##### Data for processing

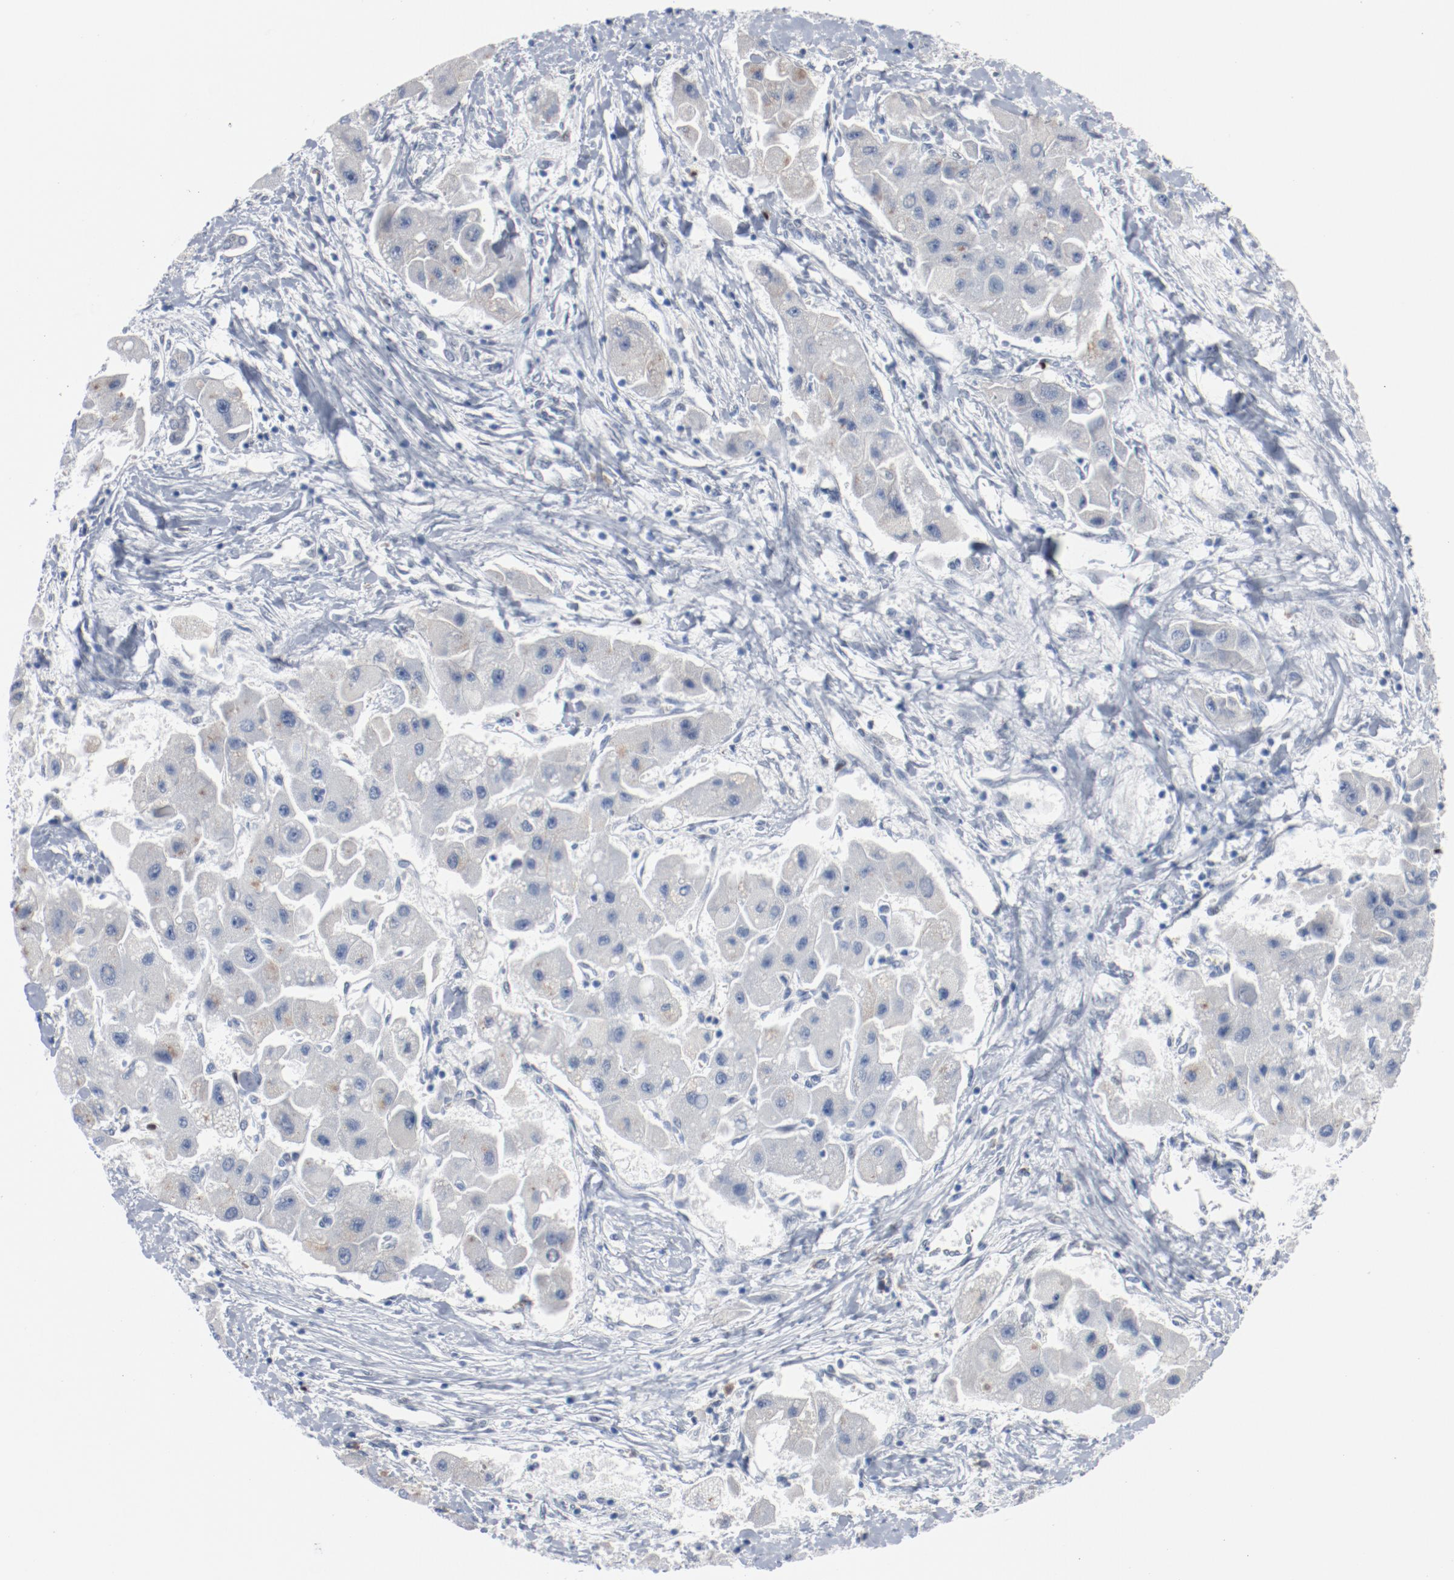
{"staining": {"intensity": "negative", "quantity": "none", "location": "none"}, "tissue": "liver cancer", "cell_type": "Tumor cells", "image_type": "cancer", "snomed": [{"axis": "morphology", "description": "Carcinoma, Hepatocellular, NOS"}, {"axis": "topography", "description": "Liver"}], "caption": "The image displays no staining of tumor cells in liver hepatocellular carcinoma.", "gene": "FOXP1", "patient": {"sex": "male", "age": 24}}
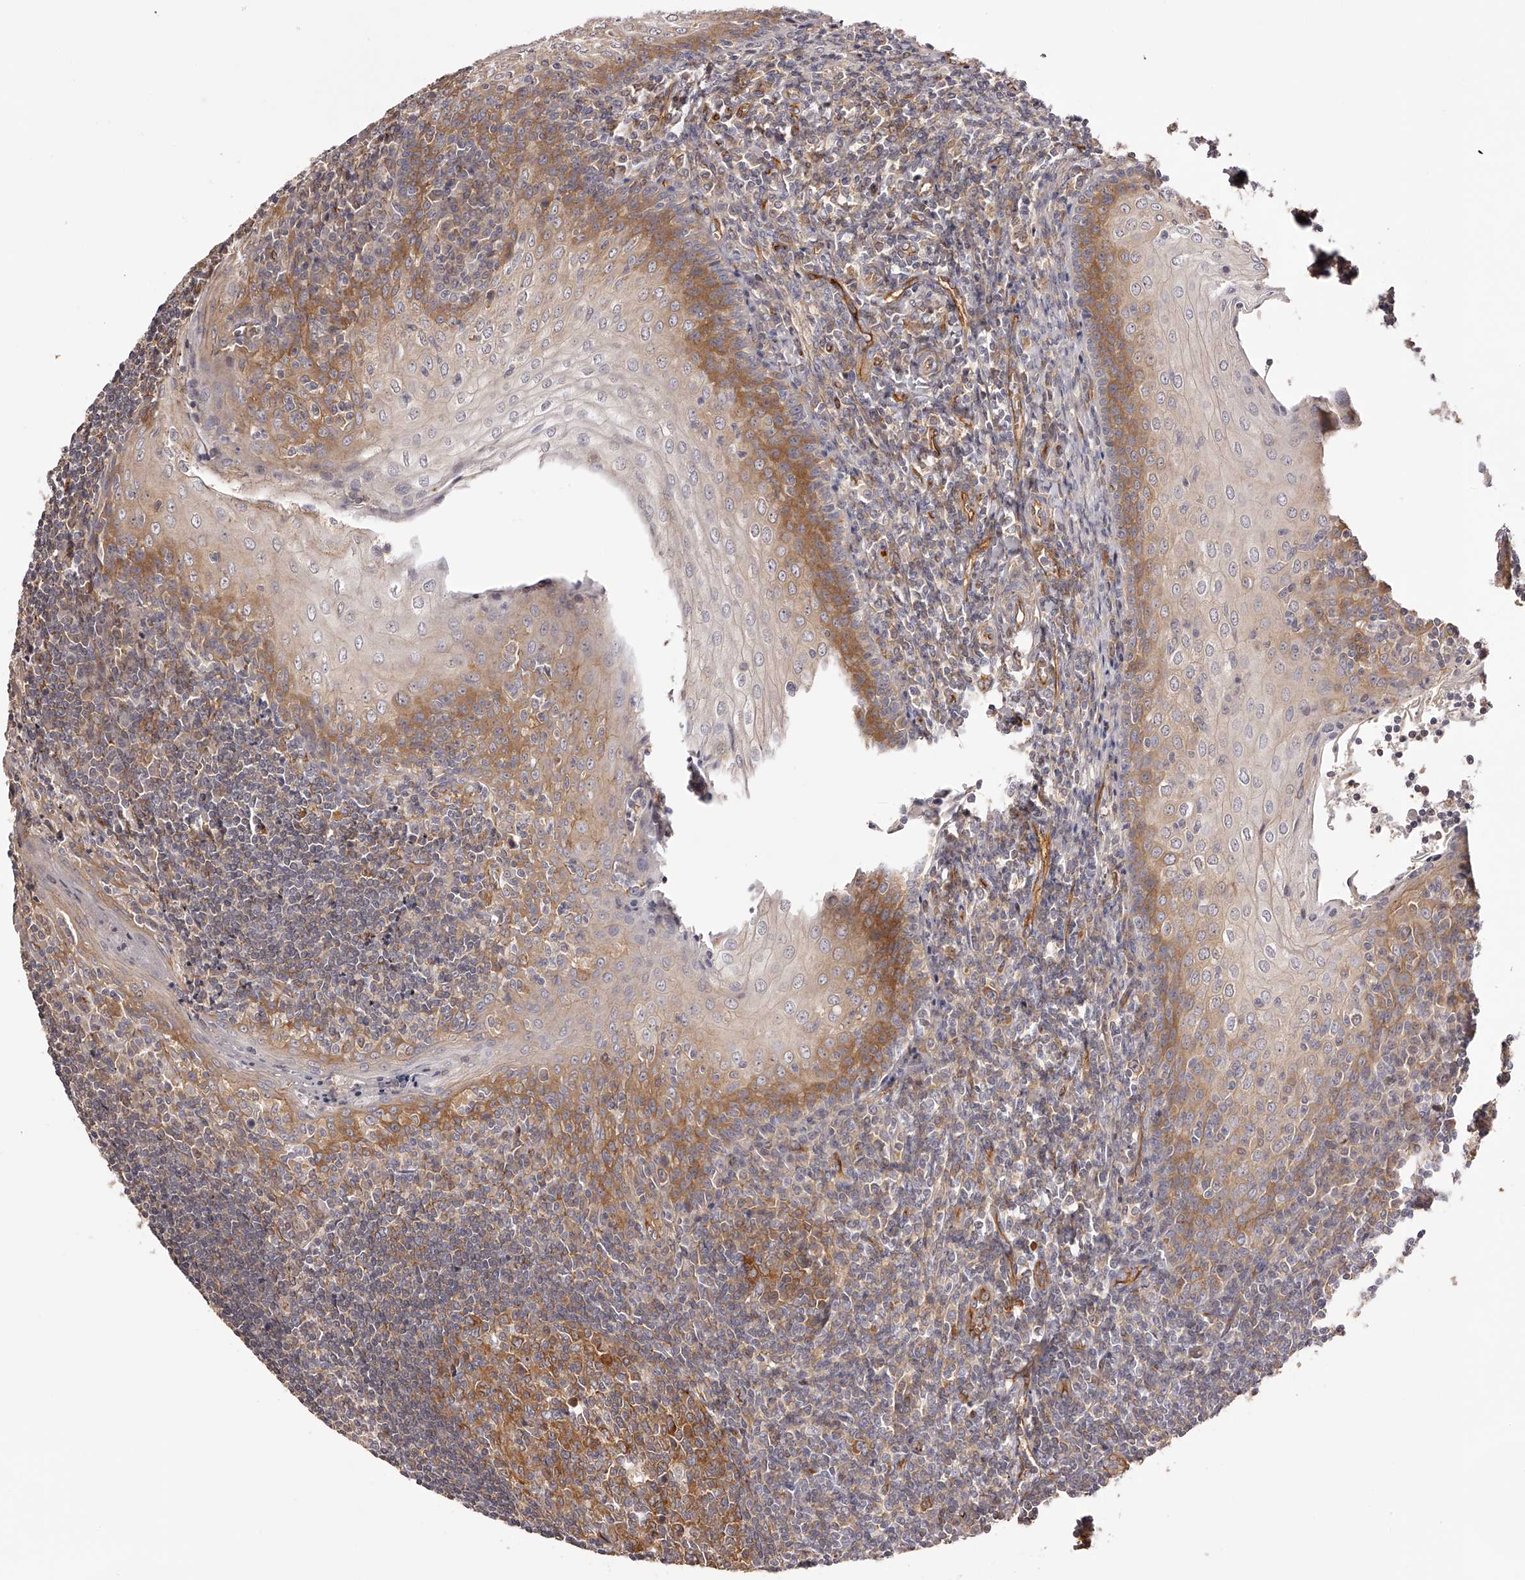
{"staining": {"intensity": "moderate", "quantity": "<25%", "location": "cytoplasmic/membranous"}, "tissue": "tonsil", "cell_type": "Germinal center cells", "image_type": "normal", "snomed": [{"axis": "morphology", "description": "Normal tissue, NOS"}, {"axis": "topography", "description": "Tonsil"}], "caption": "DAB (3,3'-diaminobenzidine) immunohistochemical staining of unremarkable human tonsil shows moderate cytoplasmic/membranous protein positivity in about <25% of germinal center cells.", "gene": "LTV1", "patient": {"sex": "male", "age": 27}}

##########
##### Data for processing

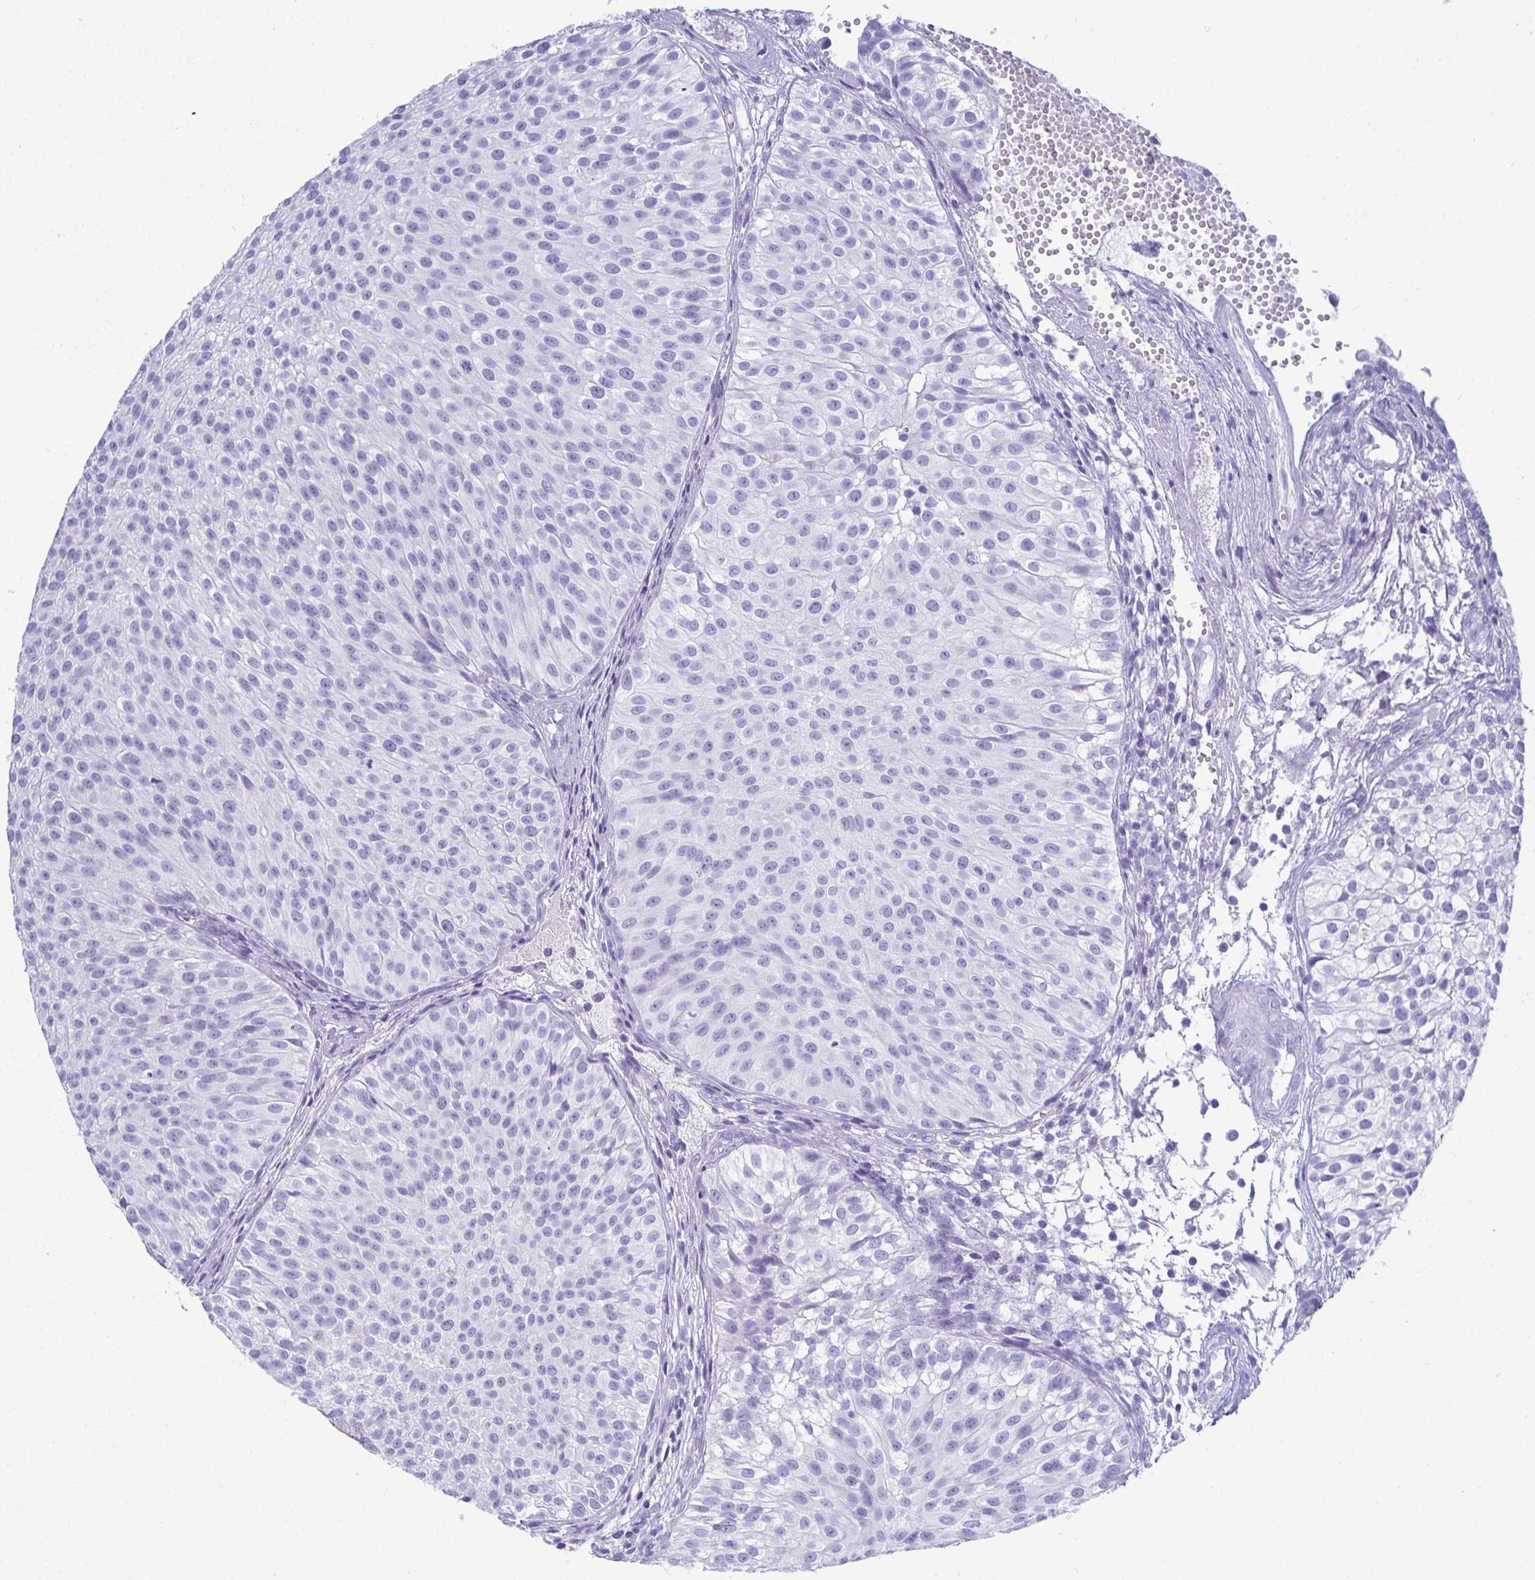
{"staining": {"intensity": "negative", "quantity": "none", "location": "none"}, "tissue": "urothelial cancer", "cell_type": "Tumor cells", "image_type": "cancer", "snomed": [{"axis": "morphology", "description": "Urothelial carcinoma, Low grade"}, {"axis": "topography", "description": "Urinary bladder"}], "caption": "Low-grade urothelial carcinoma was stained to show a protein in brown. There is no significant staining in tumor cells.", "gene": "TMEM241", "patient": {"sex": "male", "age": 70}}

##########
##### Data for processing

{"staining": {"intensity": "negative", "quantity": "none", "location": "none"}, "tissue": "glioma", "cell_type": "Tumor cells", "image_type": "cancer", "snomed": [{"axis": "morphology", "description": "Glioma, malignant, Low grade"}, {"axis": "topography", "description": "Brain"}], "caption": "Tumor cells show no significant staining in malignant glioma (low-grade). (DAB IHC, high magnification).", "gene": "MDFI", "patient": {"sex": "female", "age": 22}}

##########

Exercise goal: Take the material above from the line containing "image displays no" up to and including the line containing "(3,3'-diaminobenzidine) immunohistochemical staining" and retype it exactly, without any pictures.

Answer section:
{"staining": {"intensity": "negative", "quantity": "none", "location": "none"}, "tissue": "liver cancer", "cell_type": "Tumor cells", "image_type": "cancer", "snomed": [{"axis": "morphology", "description": "Carcinoma, Hepatocellular, NOS"}, {"axis": "topography", "description": "Liver"}], "caption": "The image displays no staining of tumor cells in liver hepatocellular carcinoma.", "gene": "FOXP1", "patient": {"sex": "male", "age": 24}}
{"staining": {"intensity": "moderate", "quantity": "<25%", "location": "cytoplasmic/membranous"}, "tissue": "tonsil", "cell_type": "Germinal center cells", "image_type": "normal", "snomed": [{"axis": "morphology", "description": "Normal tissue, NOS"}, {"axis": "topography", "description": "Tonsil"}], "caption": "DAB (3,3'-diaminobenzidine) immunohistochemical staining of unremarkable human tonsil shows moderate cytoplasmic/membranous protein positivity in about <25% of germinal center cells.", "gene": "LTV1", "patient": {"sex": "male", "age": 27}}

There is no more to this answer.